Below are the records; repeat exactly their lines between the line holding "(width 0.1524)" and the line holding "input wire rst;", inclusive, skipping the pictures.

■ **Data section**
»»

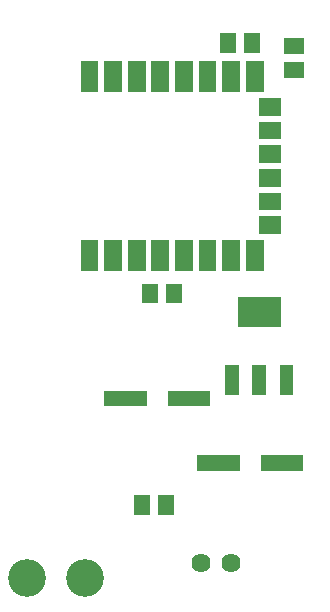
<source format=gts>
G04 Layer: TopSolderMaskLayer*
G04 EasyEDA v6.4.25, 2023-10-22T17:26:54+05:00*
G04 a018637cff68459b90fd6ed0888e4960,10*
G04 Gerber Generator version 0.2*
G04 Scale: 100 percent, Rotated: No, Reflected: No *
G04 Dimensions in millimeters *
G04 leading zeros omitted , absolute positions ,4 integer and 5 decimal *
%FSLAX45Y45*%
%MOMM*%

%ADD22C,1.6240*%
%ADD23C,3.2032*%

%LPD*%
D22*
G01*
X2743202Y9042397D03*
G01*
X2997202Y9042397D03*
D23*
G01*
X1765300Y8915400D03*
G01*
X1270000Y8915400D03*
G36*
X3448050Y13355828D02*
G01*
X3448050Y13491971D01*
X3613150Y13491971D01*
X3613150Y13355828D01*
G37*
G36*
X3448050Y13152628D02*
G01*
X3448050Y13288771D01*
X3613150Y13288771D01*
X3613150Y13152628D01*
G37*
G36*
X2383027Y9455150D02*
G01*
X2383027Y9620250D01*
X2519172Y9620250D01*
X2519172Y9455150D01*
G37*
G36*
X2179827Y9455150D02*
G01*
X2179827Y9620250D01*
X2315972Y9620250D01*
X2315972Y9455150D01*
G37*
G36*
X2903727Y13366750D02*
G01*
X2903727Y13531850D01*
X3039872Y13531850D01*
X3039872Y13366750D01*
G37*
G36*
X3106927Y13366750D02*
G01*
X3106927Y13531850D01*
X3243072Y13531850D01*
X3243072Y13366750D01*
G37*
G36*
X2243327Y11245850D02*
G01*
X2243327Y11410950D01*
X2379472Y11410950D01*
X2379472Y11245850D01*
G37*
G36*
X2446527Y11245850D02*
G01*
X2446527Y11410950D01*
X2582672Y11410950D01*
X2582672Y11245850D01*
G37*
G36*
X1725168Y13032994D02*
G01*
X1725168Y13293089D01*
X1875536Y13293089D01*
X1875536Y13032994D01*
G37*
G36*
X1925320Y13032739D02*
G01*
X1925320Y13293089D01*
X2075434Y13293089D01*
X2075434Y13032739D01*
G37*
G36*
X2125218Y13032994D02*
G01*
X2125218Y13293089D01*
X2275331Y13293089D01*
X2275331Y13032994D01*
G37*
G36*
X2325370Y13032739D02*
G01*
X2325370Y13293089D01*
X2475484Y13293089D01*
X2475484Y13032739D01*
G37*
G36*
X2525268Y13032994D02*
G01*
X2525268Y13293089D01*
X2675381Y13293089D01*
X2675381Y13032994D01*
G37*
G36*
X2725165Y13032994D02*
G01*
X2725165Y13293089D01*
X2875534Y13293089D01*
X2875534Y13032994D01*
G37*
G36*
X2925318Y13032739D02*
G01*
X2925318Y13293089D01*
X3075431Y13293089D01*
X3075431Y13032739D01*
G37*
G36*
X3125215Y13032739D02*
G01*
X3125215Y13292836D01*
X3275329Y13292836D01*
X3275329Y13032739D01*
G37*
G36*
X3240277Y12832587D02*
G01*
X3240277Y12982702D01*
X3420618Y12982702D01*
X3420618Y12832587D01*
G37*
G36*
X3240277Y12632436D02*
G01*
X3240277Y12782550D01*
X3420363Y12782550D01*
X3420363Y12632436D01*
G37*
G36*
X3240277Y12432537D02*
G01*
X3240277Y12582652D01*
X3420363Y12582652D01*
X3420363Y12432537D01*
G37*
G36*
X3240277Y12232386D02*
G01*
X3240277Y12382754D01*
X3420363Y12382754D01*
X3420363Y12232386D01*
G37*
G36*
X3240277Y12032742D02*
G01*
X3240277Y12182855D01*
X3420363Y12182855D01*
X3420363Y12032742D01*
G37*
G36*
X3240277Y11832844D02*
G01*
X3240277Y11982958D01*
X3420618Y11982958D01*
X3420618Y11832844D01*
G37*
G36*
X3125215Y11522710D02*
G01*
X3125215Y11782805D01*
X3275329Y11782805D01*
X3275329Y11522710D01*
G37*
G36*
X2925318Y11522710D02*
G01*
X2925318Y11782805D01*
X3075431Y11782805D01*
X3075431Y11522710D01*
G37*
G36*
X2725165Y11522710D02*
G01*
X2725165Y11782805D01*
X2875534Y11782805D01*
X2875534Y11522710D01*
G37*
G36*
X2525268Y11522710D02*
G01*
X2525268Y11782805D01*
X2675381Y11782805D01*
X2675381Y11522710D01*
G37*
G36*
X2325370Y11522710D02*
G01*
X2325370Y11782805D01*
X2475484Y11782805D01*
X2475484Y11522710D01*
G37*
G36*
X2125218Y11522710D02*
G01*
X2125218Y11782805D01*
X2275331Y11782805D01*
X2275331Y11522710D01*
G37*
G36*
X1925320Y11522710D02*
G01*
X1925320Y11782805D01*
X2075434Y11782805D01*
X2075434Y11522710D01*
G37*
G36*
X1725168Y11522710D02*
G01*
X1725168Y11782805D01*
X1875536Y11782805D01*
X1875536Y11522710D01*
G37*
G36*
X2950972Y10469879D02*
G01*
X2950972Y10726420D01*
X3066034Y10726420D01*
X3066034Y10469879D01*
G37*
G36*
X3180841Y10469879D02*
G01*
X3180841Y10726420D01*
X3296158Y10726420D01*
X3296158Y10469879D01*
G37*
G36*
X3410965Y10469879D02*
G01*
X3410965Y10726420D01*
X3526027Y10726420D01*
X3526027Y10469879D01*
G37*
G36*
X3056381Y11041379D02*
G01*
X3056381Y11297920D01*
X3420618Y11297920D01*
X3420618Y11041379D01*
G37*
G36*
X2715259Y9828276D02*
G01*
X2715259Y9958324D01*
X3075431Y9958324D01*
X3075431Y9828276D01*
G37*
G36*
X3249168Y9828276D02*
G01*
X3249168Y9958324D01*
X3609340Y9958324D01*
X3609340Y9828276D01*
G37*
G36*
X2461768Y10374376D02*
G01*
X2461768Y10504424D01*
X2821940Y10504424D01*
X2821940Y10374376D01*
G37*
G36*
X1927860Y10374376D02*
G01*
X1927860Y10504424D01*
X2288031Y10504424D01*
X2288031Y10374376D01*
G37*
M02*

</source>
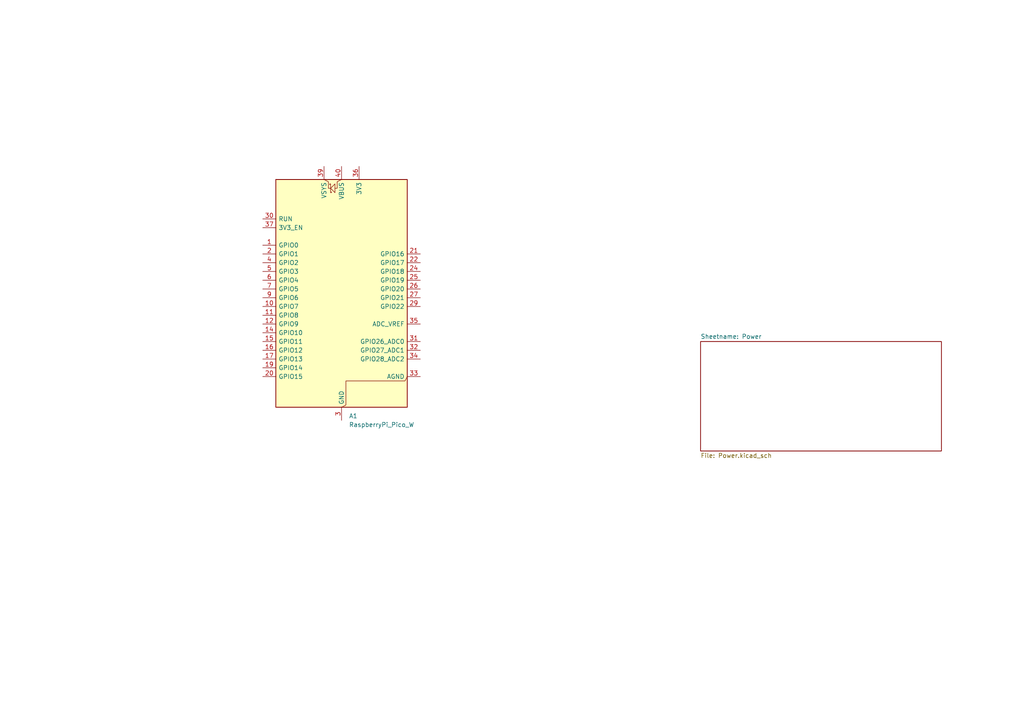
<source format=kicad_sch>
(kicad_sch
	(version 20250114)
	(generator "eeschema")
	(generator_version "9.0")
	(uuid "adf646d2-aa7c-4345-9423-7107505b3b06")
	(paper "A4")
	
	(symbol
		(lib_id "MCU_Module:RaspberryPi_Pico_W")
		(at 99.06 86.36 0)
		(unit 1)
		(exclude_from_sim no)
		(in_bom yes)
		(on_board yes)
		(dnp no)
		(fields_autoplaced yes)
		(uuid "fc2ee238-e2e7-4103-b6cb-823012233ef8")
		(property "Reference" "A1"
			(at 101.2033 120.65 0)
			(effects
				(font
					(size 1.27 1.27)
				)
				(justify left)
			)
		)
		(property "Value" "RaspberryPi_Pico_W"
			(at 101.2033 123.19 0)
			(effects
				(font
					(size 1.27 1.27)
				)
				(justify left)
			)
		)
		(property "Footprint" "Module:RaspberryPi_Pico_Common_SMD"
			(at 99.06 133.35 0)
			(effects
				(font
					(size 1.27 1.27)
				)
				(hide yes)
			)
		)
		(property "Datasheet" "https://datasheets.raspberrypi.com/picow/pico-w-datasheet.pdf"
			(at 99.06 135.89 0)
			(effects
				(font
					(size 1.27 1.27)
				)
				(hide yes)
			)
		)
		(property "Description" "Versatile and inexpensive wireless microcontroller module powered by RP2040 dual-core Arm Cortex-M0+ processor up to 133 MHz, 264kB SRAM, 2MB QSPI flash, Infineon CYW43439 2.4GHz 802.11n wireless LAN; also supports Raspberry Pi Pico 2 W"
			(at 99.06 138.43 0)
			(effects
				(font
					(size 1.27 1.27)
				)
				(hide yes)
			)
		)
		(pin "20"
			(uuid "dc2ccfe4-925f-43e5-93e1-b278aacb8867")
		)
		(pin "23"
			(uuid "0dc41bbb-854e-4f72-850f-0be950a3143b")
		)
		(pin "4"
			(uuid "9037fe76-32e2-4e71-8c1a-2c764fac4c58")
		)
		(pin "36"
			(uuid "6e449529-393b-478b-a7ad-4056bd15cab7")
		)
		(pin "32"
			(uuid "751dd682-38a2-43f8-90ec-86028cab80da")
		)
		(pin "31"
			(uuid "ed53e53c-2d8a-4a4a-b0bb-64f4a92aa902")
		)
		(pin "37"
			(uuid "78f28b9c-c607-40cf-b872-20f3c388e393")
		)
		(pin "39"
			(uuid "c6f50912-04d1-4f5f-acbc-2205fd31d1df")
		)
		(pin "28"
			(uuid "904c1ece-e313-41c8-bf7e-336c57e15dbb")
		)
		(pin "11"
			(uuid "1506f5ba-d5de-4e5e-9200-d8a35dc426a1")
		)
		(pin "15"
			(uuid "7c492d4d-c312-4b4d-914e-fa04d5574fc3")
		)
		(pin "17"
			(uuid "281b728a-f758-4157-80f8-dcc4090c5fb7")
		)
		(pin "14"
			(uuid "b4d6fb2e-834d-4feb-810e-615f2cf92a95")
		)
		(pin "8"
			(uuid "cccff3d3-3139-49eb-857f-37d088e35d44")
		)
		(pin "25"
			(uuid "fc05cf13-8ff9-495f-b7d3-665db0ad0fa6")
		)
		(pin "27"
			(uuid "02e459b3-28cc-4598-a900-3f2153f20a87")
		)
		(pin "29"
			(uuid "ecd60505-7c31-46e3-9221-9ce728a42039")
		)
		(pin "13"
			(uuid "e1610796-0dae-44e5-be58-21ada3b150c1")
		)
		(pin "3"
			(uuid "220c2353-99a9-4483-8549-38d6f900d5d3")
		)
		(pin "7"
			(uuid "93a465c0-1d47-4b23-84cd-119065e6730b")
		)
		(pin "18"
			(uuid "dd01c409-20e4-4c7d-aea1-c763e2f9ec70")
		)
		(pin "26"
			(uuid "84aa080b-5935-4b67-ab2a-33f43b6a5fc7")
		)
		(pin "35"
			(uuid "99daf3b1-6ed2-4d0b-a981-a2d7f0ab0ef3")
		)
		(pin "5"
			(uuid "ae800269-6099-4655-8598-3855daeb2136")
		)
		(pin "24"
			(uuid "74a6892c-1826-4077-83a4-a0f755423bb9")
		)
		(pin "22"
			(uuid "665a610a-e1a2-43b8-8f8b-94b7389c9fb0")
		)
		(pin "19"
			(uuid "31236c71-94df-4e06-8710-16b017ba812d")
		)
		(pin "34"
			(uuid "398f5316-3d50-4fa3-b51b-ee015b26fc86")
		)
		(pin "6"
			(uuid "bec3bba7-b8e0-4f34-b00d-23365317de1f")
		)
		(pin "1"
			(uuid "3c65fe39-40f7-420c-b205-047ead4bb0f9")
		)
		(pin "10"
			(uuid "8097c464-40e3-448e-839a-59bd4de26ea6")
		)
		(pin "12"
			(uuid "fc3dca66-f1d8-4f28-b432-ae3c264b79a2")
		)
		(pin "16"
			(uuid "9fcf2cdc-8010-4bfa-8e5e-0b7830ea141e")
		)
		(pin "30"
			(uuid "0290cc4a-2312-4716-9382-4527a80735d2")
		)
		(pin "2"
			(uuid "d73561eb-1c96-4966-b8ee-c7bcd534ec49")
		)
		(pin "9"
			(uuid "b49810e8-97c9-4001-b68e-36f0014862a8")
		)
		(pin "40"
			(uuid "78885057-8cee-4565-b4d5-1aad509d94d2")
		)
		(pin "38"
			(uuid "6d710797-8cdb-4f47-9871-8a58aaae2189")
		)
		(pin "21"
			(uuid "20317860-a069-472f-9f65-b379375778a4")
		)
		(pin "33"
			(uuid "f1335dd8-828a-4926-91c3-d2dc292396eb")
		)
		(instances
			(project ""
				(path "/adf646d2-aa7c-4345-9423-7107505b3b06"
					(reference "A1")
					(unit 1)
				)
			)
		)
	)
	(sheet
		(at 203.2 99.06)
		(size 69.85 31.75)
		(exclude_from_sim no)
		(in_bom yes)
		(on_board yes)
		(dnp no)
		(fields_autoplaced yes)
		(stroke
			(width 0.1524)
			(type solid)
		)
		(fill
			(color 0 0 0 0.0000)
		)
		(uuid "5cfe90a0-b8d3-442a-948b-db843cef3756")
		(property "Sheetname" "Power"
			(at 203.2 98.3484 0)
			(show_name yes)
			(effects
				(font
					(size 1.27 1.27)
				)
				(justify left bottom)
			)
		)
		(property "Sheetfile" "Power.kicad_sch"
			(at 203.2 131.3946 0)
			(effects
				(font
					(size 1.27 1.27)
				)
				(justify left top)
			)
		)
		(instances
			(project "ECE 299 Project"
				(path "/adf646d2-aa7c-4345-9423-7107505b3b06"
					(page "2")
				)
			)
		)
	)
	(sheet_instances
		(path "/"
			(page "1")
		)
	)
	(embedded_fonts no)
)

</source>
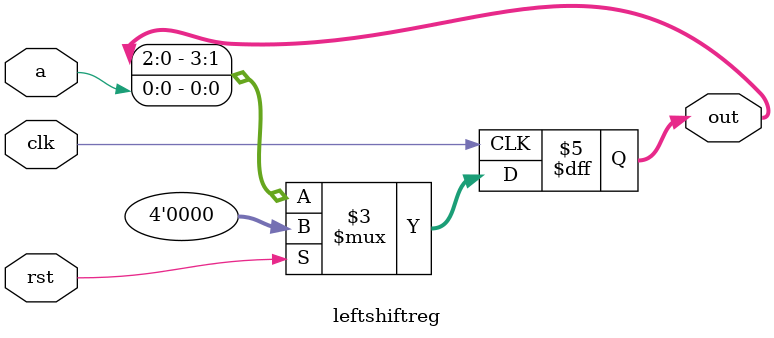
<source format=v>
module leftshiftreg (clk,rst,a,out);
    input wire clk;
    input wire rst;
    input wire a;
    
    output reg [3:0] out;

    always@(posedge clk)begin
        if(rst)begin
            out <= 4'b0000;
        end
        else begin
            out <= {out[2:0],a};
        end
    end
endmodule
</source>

««

■ **Exercise response**
			(width 0.1524)
			(type solid)
		)
		(fill
			(color 0 0 0 0.0000)
		)
		(uuid "5cfe90a0-b8d3-442a-948b-db843cef3756")
		(property "Sheetname" "Power"
			(at 203.2 98.3484 0)
			(show_name yes)
			(effects
				(font
					(size 1.27 1.27)
				)
				(justify left bottom)
			)
		)
		(property "Sheetfile" "Power.kicad_sch"
			(at 203.2 131.3946 0)
			(effects
				(font
					(size 1.27 1.27)
				)
				(justify left top)
			)
		)
		(instances
			(project "ECE 299 Project"
				(path "/adf646d2-aa7c-4345-9423-7107505b3b06"
					(page "2")
				)
			)
		)
	)
	(sheet_instances
		(path "/"
			(page "1")
		)
	)
	(embedded_fonts no)
)

</source>
<source format=v>
module leftshiftreg (clk,rst,a,out);
    input wire clk;
    input wire rst;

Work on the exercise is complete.